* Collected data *
•••
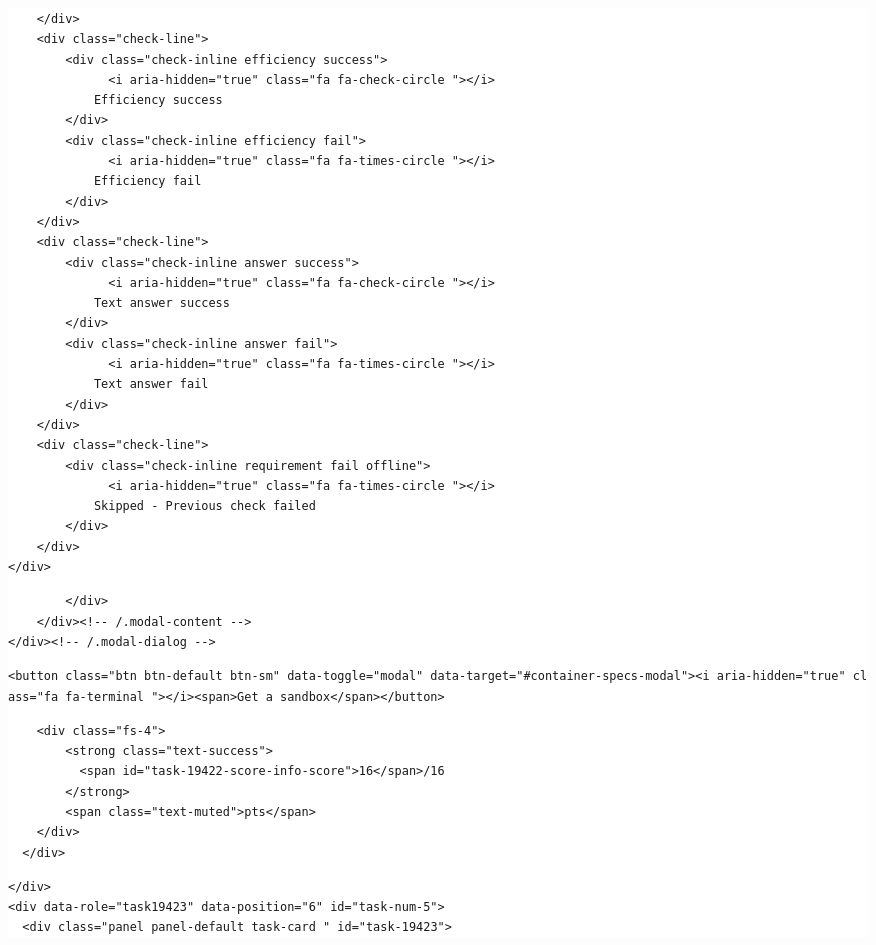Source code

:         </div>
        <div class="check-line">
            <div class="check-inline efficiency success">
                  <i aria-hidden="true" class="fa fa-check-circle "></i>
                Efficiency success
            </div>
            <div class="check-inline efficiency fail">
                  <i aria-hidden="true" class="fa fa-times-circle "></i>
                Efficiency fail
            </div>
        </div>
        <div class="check-line">
            <div class="check-inline answer success">
                  <i aria-hidden="true" class="fa fa-check-circle "></i>
                Text answer success
            </div>
            <div class="check-inline answer fail">
                  <i aria-hidden="true" class="fa fa-times-circle "></i>
                Text answer fail
            </div>
        </div>
        <div class="check-line">
            <div class="check-inline requirement fail offline">
                  <i aria-hidden="true" class="fa fa-times-circle "></i>
                Skipped - Previous check failed
            </div>
        </div>
    </div>
</div>

            </div>
        </div><!-- /.modal-content -->
    </div><!-- /.modal-dialog -->
</div>



    <button class="btn btn-default btn-sm" data-toggle="modal" data-target="#container-specs-modal"><i aria-hidden="true" class="fa fa-terminal "></i><span>Get a sandbox</span></button>

</div>


        <div class="fs-4">
            <strong class="text-success">
              <span id="task-19422-score-info-score">16</span>/16
            </strong>
            <span class="text-muted">pts</span>
        </div>
      </div>


  </div>
</div>

    </div>
    <div data-role="task19423" data-position="6" id="task-num-5">
      <div class="panel panel-default task-card " id="task-19423">
  <span id="user_id" data-id="6305"></span>
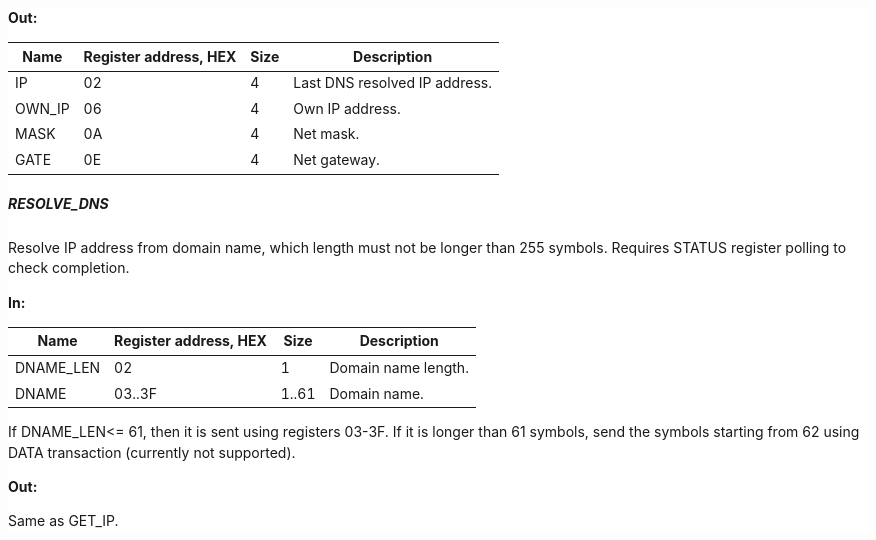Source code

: **Out:**

| Name      | Register address, HEX | Size | Description             |
| --------- | ------------ | ---- | -------------------------------- |
| IP | 02           | 4    | Last DNS resolved IP address. |
| OWN_IP | 06          | 4    | Own IP address. |
| MASK   | 0A           | 4    | Net mask. |
| GATE   | 0E           | 4    | Net gateway. |



##### RESOLVE_DNS

Resolve IP address from domain name, which length must not be longer than 255 symbols.
Requires STATUS register polling to check completion.

**In:**

| Name      | Register address, HEX | Size | Description             |
| --------- | ------------ | ---- | -------------------------------- |
| DNAME_LEN | 02           | 1    | Domain name length. |
| DNAME | 03..3F      | 1..61 | Domain name. |

If DNAME_LEN<= 61, then it is sent using registers 03-3F. If it is longer than 61 symbols, send the symbols starting from 62 using DATA transaction (currently not supported).

**Out:**

Same as GET_IP.
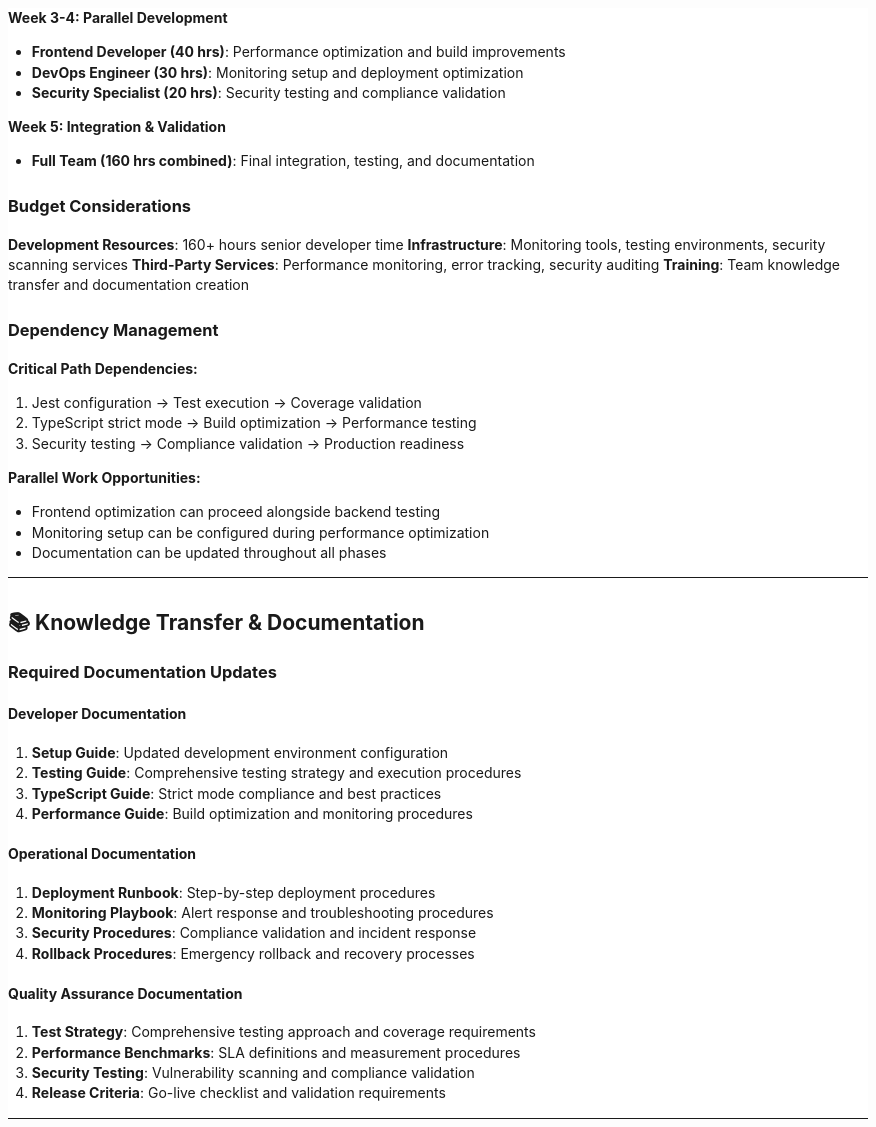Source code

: **Week 3-4: Parallel Development**
- **Frontend Developer (40 hrs)**: Performance optimization and build improvements
- **DevOps Engineer (30 hrs)**: Monitoring setup and deployment optimization
- **Security Specialist (20 hrs)**: Security testing and compliance validation

**Week 5: Integration & Validation**
- **Full Team (160 hrs combined)**: Final integration, testing, and documentation

### Budget Considerations

**Development Resources**: 160+ hours senior developer time
**Infrastructure**: Monitoring tools, testing environments, security scanning services
**Third-Party Services**: Performance monitoring, error tracking, security auditing
**Training**: Team knowledge transfer and documentation creation

### Dependency Management

**Critical Path Dependencies:**
1. Jest configuration → Test execution → Coverage validation
2. TypeScript strict mode → Build optimization → Performance testing
3. Security testing → Compliance validation → Production readiness

**Parallel Work Opportunities:**
- Frontend optimization can proceed alongside backend testing
- Monitoring setup can be configured during performance optimization
- Documentation can be updated throughout all phases

---

## 📚 Knowledge Transfer & Documentation

### Required Documentation Updates

#### Developer Documentation
1. **Setup Guide**: Updated development environment configuration
2. **Testing Guide**: Comprehensive testing strategy and execution procedures  
3. **TypeScript Guide**: Strict mode compliance and best practices
4. **Performance Guide**: Build optimization and monitoring procedures

#### Operational Documentation  
1. **Deployment Runbook**: Step-by-step deployment procedures
2. **Monitoring Playbook**: Alert response and troubleshooting procedures
3. **Security Procedures**: Compliance validation and incident response
4. **Rollback Procedures**: Emergency rollback and recovery processes

#### Quality Assurance Documentation
1. **Test Strategy**: Comprehensive testing approach and coverage requirements
2. **Performance Benchmarks**: SLA definitions and measurement procedures
3. **Security Testing**: Vulnerability scanning and compliance validation
4. **Release Criteria**: Go-live checklist and validation requirements

---
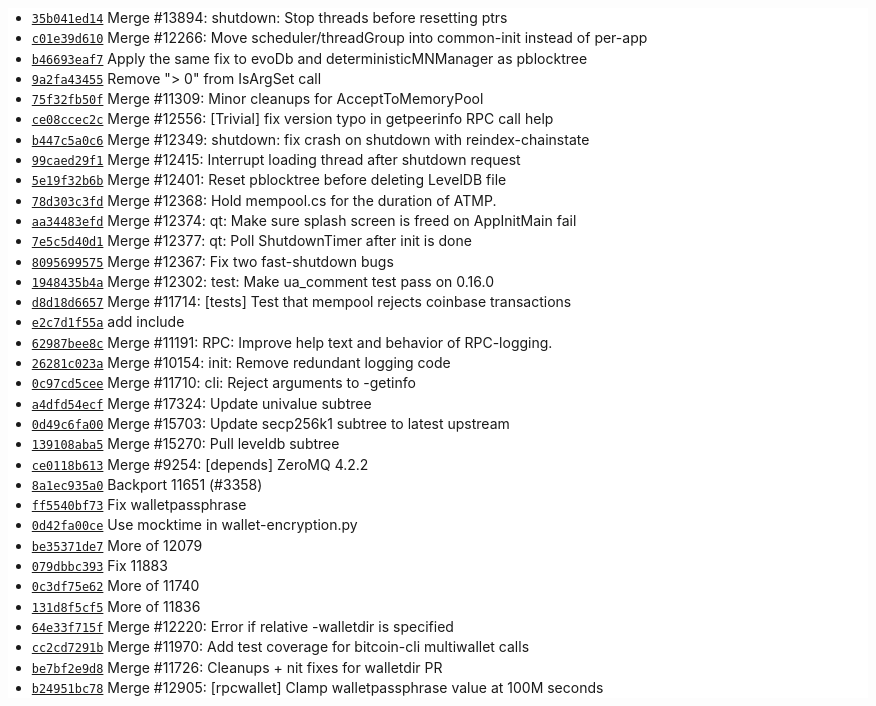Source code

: - [`35b041ed14`](https://github.com/questchainpay/questchain/commit/35b041ed14) Merge #13894: shutdown: Stop threads before resetting ptrs
- [`c01e39d610`](https://github.com/questchainpay/questchain/commit/c01e39d610) Merge #12266: Move scheduler/threadGroup into common-init instead of per-app
- [`b46693eaf7`](https://github.com/questchainpay/questchain/commit/b46693eaf7) Apply the same fix to evoDb and deterministicMNManager as pblocktree
- [`9a2fa43455`](https://github.com/questchainpay/questchain/commit/9a2fa43455) Remove "> 0" from IsArgSet call
- [`75f32fb50f`](https://github.com/questchainpay/questchain/commit/75f32fb50f) Merge #11309: Minor cleanups for AcceptToMemoryPool
- [`ce08ccec2c`](https://github.com/questchainpay/questchain/commit/ce08ccec2c) Merge #12556: [Trivial] fix version typo in getpeerinfo RPC call help
- [`b447c5a0c6`](https://github.com/questchainpay/questchain/commit/b447c5a0c6) Merge #12349: shutdown: fix crash on shutdown with reindex-chainstate
- [`99caed29f1`](https://github.com/questchainpay/questchain/commit/99caed29f1) Merge #12415: Interrupt loading thread after shutdown request
- [`5e19f32b6b`](https://github.com/questchainpay/questchain/commit/5e19f32b6b) Merge #12401: Reset pblocktree before deleting LevelDB file
- [`78d303c3fd`](https://github.com/questchainpay/questchain/commit/78d303c3fd) Merge #12368: Hold mempool.cs for the duration of ATMP.
- [`aa34483efd`](https://github.com/questchainpay/questchain/commit/aa34483efd) Merge #12374: qt: Make sure splash screen is freed on AppInitMain fail
- [`7e5c5d40d1`](https://github.com/questchainpay/questchain/commit/7e5c5d40d1) Merge #12377: qt: Poll ShutdownTimer after init is done
- [`8095699575`](https://github.com/questchainpay/questchain/commit/8095699575) Merge #12367: Fix two fast-shutdown bugs
- [`1948435b4a`](https://github.com/questchainpay/questchain/commit/1948435b4a) Merge #12302: test: Make ua_comment test pass on 0.16.0
- [`d8d18d6657`](https://github.com/questchainpay/questchain/commit/d8d18d6657) Merge #11714: [tests] Test that mempool rejects coinbase transactions
- [`e2c7d1f55a`](https://github.com/questchainpay/questchain/commit/e2c7d1f55a) add include
- [`62987bee8c`](https://github.com/questchainpay/questchain/commit/62987bee8c) Merge #11191: RPC: Improve help text and behavior of RPC-logging.
- [`26281c023a`](https://github.com/questchainpay/questchain/commit/26281c023a) Merge #10154: init: Remove redundant logging code
- [`0c97cd5cee`](https://github.com/questchainpay/questchain/commit/0c97cd5cee) Merge #11710: cli: Reject arguments to -getinfo
- [`a4dfd54ecf`](https://github.com/questchainpay/questchain/commit/a4dfd54ecf) Merge #17324: Update univalue subtree
- [`0d49c6fa00`](https://github.com/questchainpay/questchain/commit/0d49c6fa00) Merge #15703: Update secp256k1 subtree to latest upstream
- [`139108aba5`](https://github.com/questchainpay/questchain/commit/139108aba5) Merge #15270: Pull leveldb subtree
- [`ce0118b613`](https://github.com/questchainpay/questchain/commit/ce0118b613) Merge #9254: [depends] ZeroMQ 4.2.2
- [`8a1ec935a0`](https://github.com/questchainpay/questchain/commit/8a1ec935a0) Backport 11651 (#3358)
- [`ff5540bf73`](https://github.com/questchainpay/questchain/commit/ff5540bf73) Fix walletpassphrase
- [`0d42fa00ce`](https://github.com/questchainpay/questchain/commit/0d42fa00ce) Use mocktime in wallet-encryption.py
- [`be35371de7`](https://github.com/questchainpay/questchain/commit/be35371de7) More of 12079
- [`079dbbc393`](https://github.com/questchainpay/questchain/commit/079dbbc393) Fix 11883
- [`0c3df75e62`](https://github.com/questchainpay/questchain/commit/0c3df75e62) More of 11740
- [`131d8f5cf5`](https://github.com/questchainpay/questchain/commit/131d8f5cf5) More of 11836
- [`64e33f715f`](https://github.com/questchainpay/questchain/commit/64e33f715f) Merge #12220: Error if relative -walletdir is specified
- [`cc2cd7291b`](https://github.com/questchainpay/questchain/commit/cc2cd7291b) Merge #11970: Add test coverage for bitcoin-cli multiwallet calls
- [`be7bf2e9d8`](https://github.com/questchainpay/questchain/commit/be7bf2e9d8) Merge #11726: Cleanups + nit fixes for walletdir PR
- [`b24951bc78`](https://github.com/questchainpay/questchain/commit/b24951bc78) Merge #12905: [rpcwallet] Clamp walletpassphrase value at 100M seconds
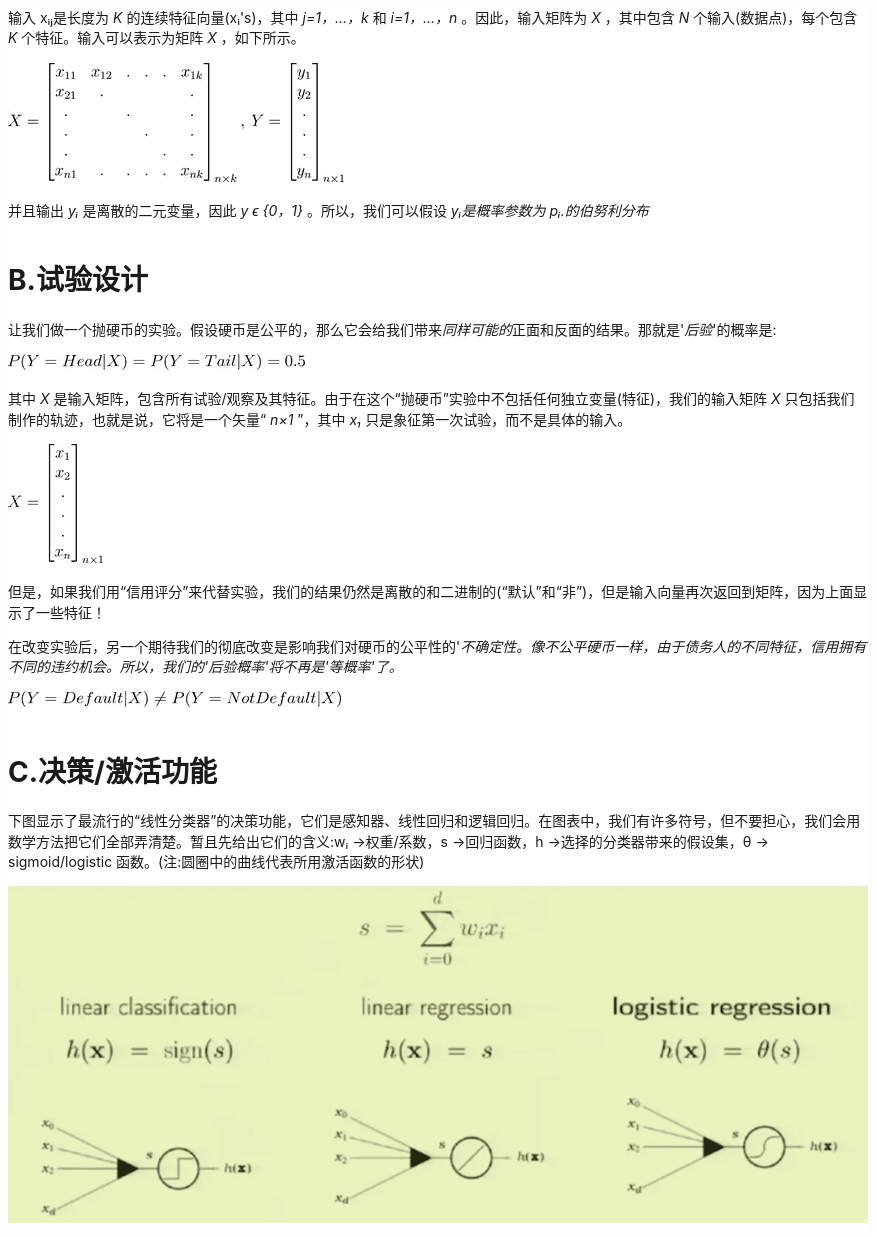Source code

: 输入 xᵢⱼ是长度为 *K* 的连续特征向量(xᵢ's)，其中 *j=1，…，k* 和 *i=1，…，n* 。因此，输入矩阵为 *X* ，其中包含 *N* 个输入(数据点)，每个包含 *K* 个特征。输入可以表示为矩阵 *X* ，如下所示。

![](img/e1ba765fc4cbc40df278c3bdc9b061cd.png)

并且输出 *yᵢ* 是离散的二元变量，因此 *y ϵ {0，1}* 。所以，我们可以假设 *yᵢ是概率参数为 pᵢ.的伯努利分布*

# B.试验设计

让我们做一个抛硬币的实验。假设硬币是公平的，那么它会给我们带来*同样可能的*正面和反面的结果。那就是'*后验*'的概率是:

![](img/b65df042529de81dc5b909cf62fd5a18.png)

其中 *X* 是输入矩阵，包含所有试验/观察及其特征。由于在这个“抛硬币”实验中不包括任何独立变量(特征)，我们的输入矩阵 *X* 只包括我们制作的轨迹，也就是说，它将是一个矢量“ *n×1* ”，其中 *x₁* 只是象征第一次试验，而不是具体的输入。

![](img/88be2905d5542da75355e2f32aec48ab.png)

但是，如果我们用“信用评分”来代替实验，我们的结果仍然是离散的和二进制的(“默认”和“非”)，但是输入向量再次返回到矩阵，因为上面显示了一些特征！

在改变实验后，另一个期待我们的彻底改变是影响我们对硬币的公平性的'*不确定性。像不公平硬币一样，由于债务人的不同特征，信用拥有不同的违约机会。所以，我们的'*后验概率*'将不再是'*等概率*'了。*

![](img/1c6e20302fdfe45305d144b1a09b6c02.png)

# C.决策/激活功能

下图显示了最流行的“线性分类器”的决策功能，它们是感知器、线性回归和逻辑回归。在图表中，我们有许多符号，但不要担心，我们会用数学方法把它们全部弄清楚。暂且先给出它们的含义:wᵢ →权重/系数，s →回归函数，h →选择的分类器带来的假设集，θ → sigmoid/logistic 函数。(注:圆圈中的曲线代表所用激活函数的形状)

![](img/4bf7d578b44a89eff3437c2ab0a77231.png)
•••
* JOB ITEM *
Working from the entries above, find every line in which the word "walletdir" occurs and copy it.

* SOLUTION FOR THIS EXERCISE *
- [`64e33f715f`](https://github.com/questchainpay/questchain/commit/64e33f715f) Merge #12220: Error if relative -walletdir is specified
- [`be7bf2e9d8`](https://github.com/questchainpay/questchain/commit/be7bf2e9d8) Merge #11726: Cleanups + nit fixes for walletdir PR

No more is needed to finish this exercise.